The first column gives the noun that is used for the pairs. The number under the noun is the number of noun-verb pairs that were detected by the parser and clustering algorithm. (See entry for Feb 11, 2006 – Streaming Clusters).

The rest of the columns show the verbs having high mutual information with the noun. These words are sorted, so the top verb in each list has the highest mutual information value with the noun. The numbers in column 2 to 6 are the instance count for the given noun-verb pair.

The definition for the mutual information was taken from Hindle (1990), Lin (1998) and Gamallo, et. al. (2005) (See the reference page). Hindle and Lin each use the same definition. Gamallo, et. al., use a slightly different definition.

Columns 4 and 5 show a variation on the Hindle definition. In column 4, after computing the value according to Lin, the result is then multiplied by the number of instances of the given word pair (wrw). The term ‘wrw’ comes from Lin.

‘Door opened’ was found as a pair 526 times, so the result is

MI_Modified = MI * 526.

In column 5, the Hindle definition is multiplied by the log of the number of instances,

MI_Modified = MI * log(526).

The final column 6 shows the instance count for the noun-verb pairs.
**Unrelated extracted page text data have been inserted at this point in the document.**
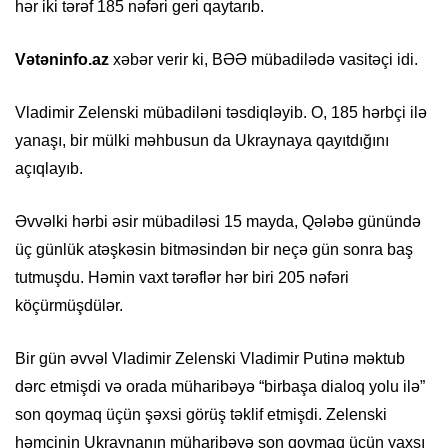
hər iki tərəf 185 nəfəri geri qaytarıb.
Vətəninfo.az
xəbər verir ki, BƏƏ mübadilədə vasitəçi idi.
Vladimir Zelenski mübadiləni təsdiqləyib. O, 185 hərbçi ilə
yanaşı, bir mülki məhbusun da Ukraynaya qayıtdığını
açıqlayıb.
Əvvəlki hərbi əsir mübadiləsi 15 mayda, Qələbə günündə
üç günlük atəşkəsin bitməsindən bir neçə gün sonra baş
tutmuşdu. Həmin vaxt tərəflər hər biri 205 nəfəri
köçürmüşdülər.
Bir gün əvvəl Vladimir Zelenski Vladimir Putinə məktub
dərc etmişdi və orada müharibəyə “birbaşa dialoq yolu ilə”
son qoymaq üçün şəxsi görüş təklif etmişdi. Zelenski
həmçinin Ukraynanın müharibəyə son qoymaq üçün yaxşı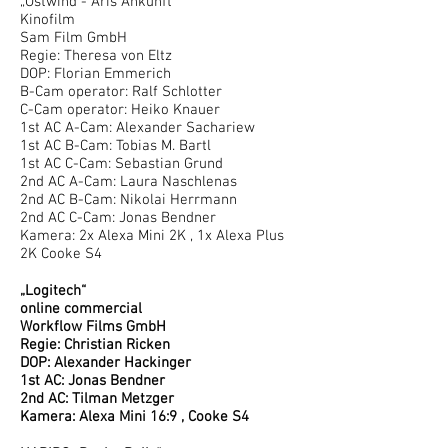
„Ostwind - Aris Ankunft“
Kinofilm
Sam Film GmbH
Regie: Theresa von Eltz
DOP: Florian Emmerich
B-Cam operator: Ralf Schlotter
C-Cam operator: Heiko Knauer
1st AC A-Cam: Alexander Sachariew
1st AC B-Cam: Tobias M. Bartl
1st AC C-Cam: Sebastian Grund
2nd AC A-Cam: Laura Naschlenas
2nd AC B-Cam: Nikolai Herrmann
2nd AC C-Cam: Jonas Bendner
Kamera: 2x Alexa Mini 2K , 1x Alexa Plus
2K Cooke S4
„Logitech“
online commercial
Workflow Films GmbH
Regie: Christian Ricken
DOP: Alexander Hackinger
1st AC: Jonas Bendner
2nd AC: Tilman Metzger
Kamera: Alexa Mini 16:9 , Cooke S4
There is something amiss with columns 2 and 3. Some of the verbs selected by the Hindle and Gamallo definitions are intuitively associated with the noun, but many of the words do not seem to be particularly related. And when compared to columns 4 and 5, columns 2 and 3 do not seem very close to target.

I suspect that this is a result of steps in the process that occur earlier in the process. The parsing algorithm that I use is substantially different from that desribed by Hindle, Lin or Gamallo. Similarly, the cluster gathering algorithm is different.

Another potential cause for these results to be different from the works referenced is the interpretation of the word pairs. Keeping track of which instances represent a cluster starting with a given noun and ending with a given verb is a difficult task. I have been optimizing the storage of the instances to speed up the computation. I need to do another pass on the code to see if I am correctly managing everything.